The Retro Film Series continues at the Carolina Theatre in downtown Durham from July to December. The series will celebrate its 20th birthday next year and includes RetroFantasma, RetroClassics, RetroTreasures and RetroAmore—four sections in which anyone in their mid-30s to early-40s will find the fancy of his or her youth. All the featured movies were released between 1920 and 1997.

“I always say to qualify for retro, a movie has to be at least 20 years old,” Jim Carl, senior director of film programming, said. “Why 20 years old? Because I feel that’s about how much time it takes for one generation to grow up, have kids, and actually miss seeing that movie back on the big screen. It takes about 20 years for that cycle to happen.”

The Retro Film Series helped craft the Carolina Theatre’s identity when it reopened in 1994 by providing sources of nostalgia for people who, like Jim Carl himself, miss the movies in the '70s and '80s. Since no other venue in the Triangle was doing anything similar, the area's residents reacted excitedly. Encouraged by the success and the viewer’s requests, the series has expanded over the years from only showing horror and sci-fi films to also including dramas, musicals, rom coms, foreign films, epics and even silent films.

“What [viewers] really were excited to see were some of the films that they grew up on,” said Jim Carl.

He makes sure that the audience will have the best retro experience by surveying what movies viewers want to see back on the screen. This year, the chosen films range from “White Christmas” to “Halloween II”, “Alien” to “Westworld” and “Man of La Mancha” to “Motel Hell.” Among these are some movies that the viewers would never get tired of, as Carolina Theatre puts down the same titles on its survey slip every year. They are “the Great Stories” described by the Booker-Prize-winning writer Arundhati Roy:

“The Great Stories are the ones you have heard and want to hear again. The ones you can enter anywhere and inhabit comfortably. They don’t deceive you with thrills and trick endings. They don’t surprise you with the unforeseen. They are as familiar as the house you live in. Or the smell of your lover’s skin. You know how they end, yet you listen as though you don’t. In the way that although you know that one day you will die, you live as though you won’t.”

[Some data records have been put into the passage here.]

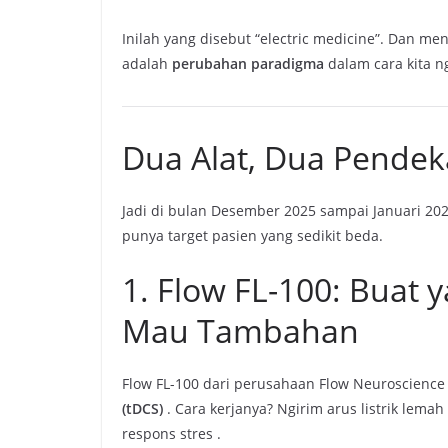
Inilah yang disebut “electric medicine”. Dan men
adalah
perubahan paradigma
dalam cara kita n
Dua Alat, Dua Pendek
Jadi di bulan Desember 2025 sampai Januari 202
punya target pasien yang sedikit beda.
1. Flow FL-100: Buat 
Mau Tambahan
Flow FL-100 dari perusahaan Flow Neuroscience 
(tDCS)
. Cara kerjanya? Ngirim arus listrik lem
respons stres
.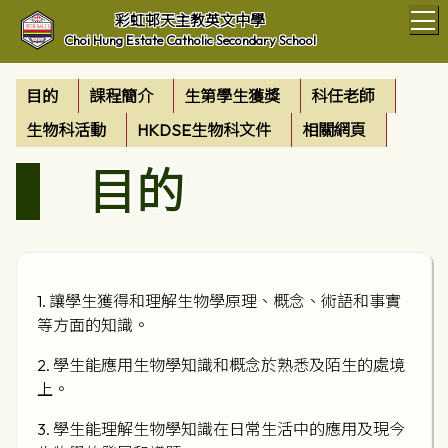
T
彩虹邨天主教英文中學
Choi Hung Estate Catholic Secondary School
目的
課程簡介
生第學生獲獎
科任老師
生物科活動
HKDSE生物科文件
相關網頁
目的
1. 讓學生獲得和理解生物學原理、概念、術語和事實
等方面的知識。
2. 學生能應用生物學知識和概念於熟悉及陌生的處境
上。
3. 學生能理解生物學知識在日常生活中的應用及現今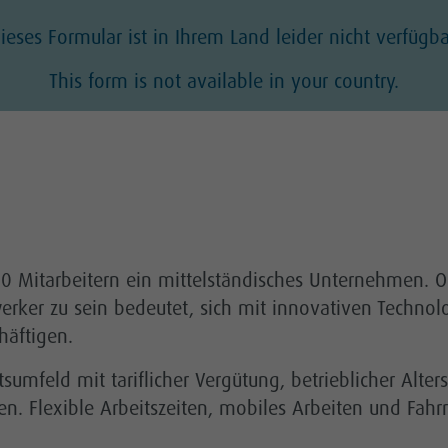
ieses Formular ist in Ihrem Land leider nicht verfügba
This form is not available in your country.
0 Mitarbeitern ein mittelständisches Unternehmen. Ob
werker zu sein bedeutet, sich mit innovativen Techn
häftigen.
sumfeld mit tariflicher Vergütung, betrieblicher Al
n. Flexible Arbeitszeiten, mobiles Arbeiten und Fahr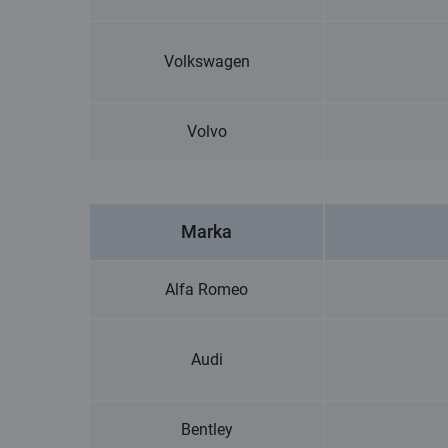
Volkswagen
Volvo
Marka
Alfa Romeo
Audi
Bentley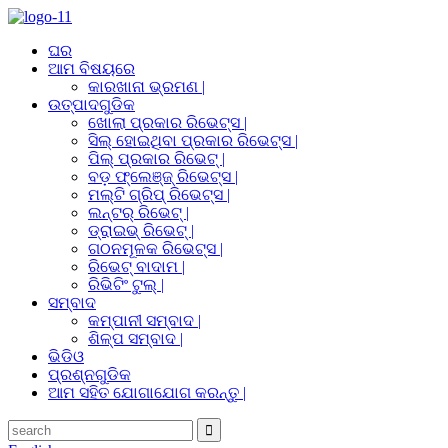
ଘର
ଆମ ବିଷୟରେ
କାରଖାନା ଭ୍ରମଣ |
ଉତ୍ପାଦଗୁଡିକ
ଖୋଲା ପ୍ରକାର ରିଭେଟ୍ସ |
ସିଲ୍ ହୋଇଥିବା ପ୍ରକାର ରିଭେଟ୍ସ |
ପିଲ୍ ପ୍ରକାର ରିଭେଟ୍ |
ବଡ଼ ଫ୍ଲେଞ୍ଜ୍ ରିଭେଟ୍ସ |
ମଲ୍ଟି ଗ୍ରିପ୍ ରିଭେଟ୍ସ |
ଲନ୍ଟର୍ ରିଭେଟ୍ |
ଡ୍ରାଇଭ୍ ରିଭେଟ୍ |
ଗଠନମୂଳକ ରିଭେଟ୍ସ |
ରିଭେଟ୍ ବାଦାମ |
ରିଭିଟିଂ ଟୁଲ୍ |
ସମ୍ବାଦ
କମ୍ପାନୀ ସମ୍ବାଦ |
ଶିଳ୍ପ ସମ୍ବାଦ |
ଭିଡିଓ
ପ୍ରଶ୍ନଗୁଡିକ
ଆମ ସହିତ ଯୋଗାଯୋଗ କରନ୍ତୁ |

And it’s not just the movies. The entire theater experience has been synchronized to help the audience go back in time. For instance, as you are sitting in the theatre to watch “Cat’s Eye,” the opening screen would read, “Tonight is April 12, 1985. It’s the opening night of 'Cat’s Eye' across the country. The following motion pictures are coming soon to a theatre near you.” The trailers that follow are the ones you would see had you sat in a movie theater on April 12, 1985. Maybe some people do go there just to watch the movie. But some are there to be reminded of the sweetness and saltiness of the buttered popcorn they were eating 20 years ago, the coldness of that Coke they were holding and the person they sat with through the movie at the time. The audience is there to get goosebumps at the exact same line, laugh at the exact same joke and cry at the exact same scene.

“We sell nostalgia,” Jim Carl said. “We really do.”

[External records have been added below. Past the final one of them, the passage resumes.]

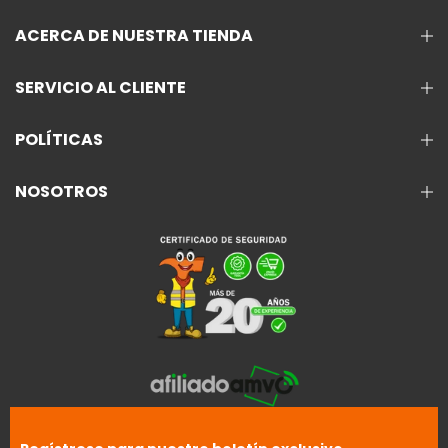
ACERCA DE NUESTRA TIENDA
SERVICIO AL CLIENTE
POLÍTICAS
NOSOTROS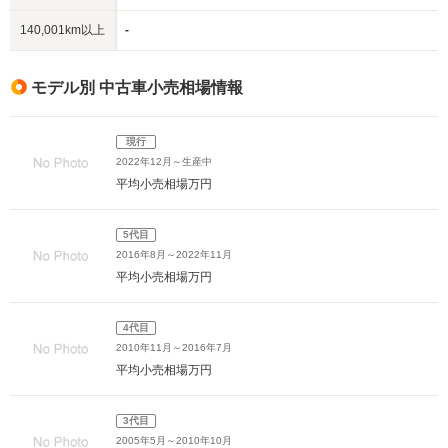
140,001km以上
-
モデル別 中古車小売相場情報
現行
2022年12月～生産中
平均小売相場
万円
5代目
2016年8月～2022年11月
平均小売相場
万円
4代目
2010年11月～2016年7月
平均小売相場
万円
3代目
2005年5月～2010年10月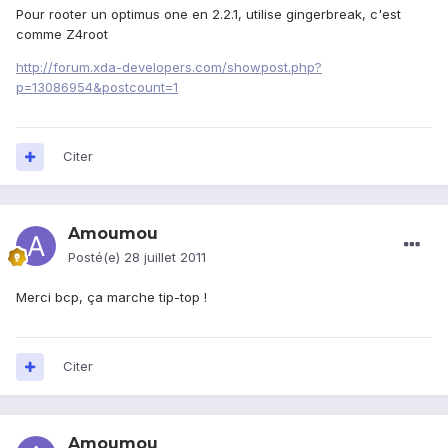
Pour rooter un optimus one en 2.2.1, utilise gingerbreak, c'est
comme Z4root
http://forum.xda-developers.com/showpost.php?
p=13086954&postcount=1
Citer
Amoumou
Posté(e)
28 juillet 2011
Merci bcp, ça marche tip-top !
Citer
Amoumou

If 20 years is how long it takes for one generation to grow up, then the almost-20-year-old Retro Film Series has surely witnessed the history of one generation.

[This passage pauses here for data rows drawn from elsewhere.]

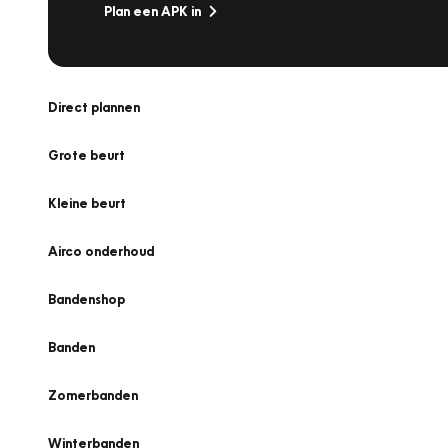
Plan een APK in
Direct plannen
Grote beurt
Kleine beurt
Airco onderhoud
Bandenshop
Banden
Zomerbanden
Winterbanden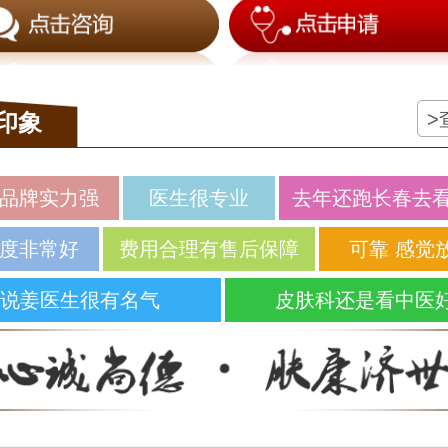
>
印象
品牌实力强
医生很专业
去年还跑长春去
度非常好
费用合理有售后保障
可靠 感觉
说姜医生很有名气
皮肤科还是看中医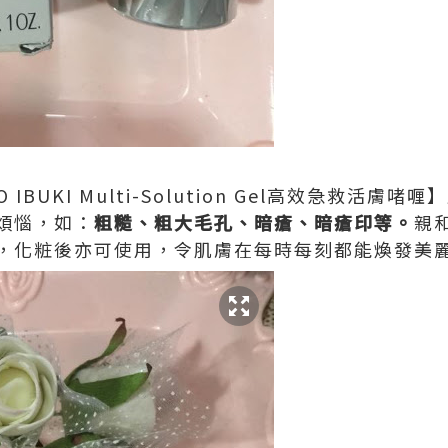
 IBUKI Multi-Solution Gel高效急救活
煩惱，如：
粗糙、粗大毛孔、暗瘡、暗瘡印等。
親
，化粧後亦可使用，令肌膚在每時每刻都能煥發美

“We’ve had people come to the Retro who went on their first date at the Retro, fell in love, got married, have kids, and bring their kids to the Retro,” Jim Carl said. “I remember we’ve had some grandparents bringing their grandchildren to the Retro. Those kids are now grown up and in college and sometimes come back during their breaks.”

As young adults, we are constantly urged to look into the future. As Duke students, we are educated to actively shape the future. But it is also important to pause on our way sometimes and reflect on the past, the history and where we have come from. Only when combing the vertical experience of the past with the horizontal experience of the present can we be better informed to walk into full maturity.

Besides, in 20 years, we will be the ones bringing our kids to the Retro Film Series. That's how it works. What we consider as new today will always be replaced by the newer. The new is transient, and only becomes eternal when it becomes the retro.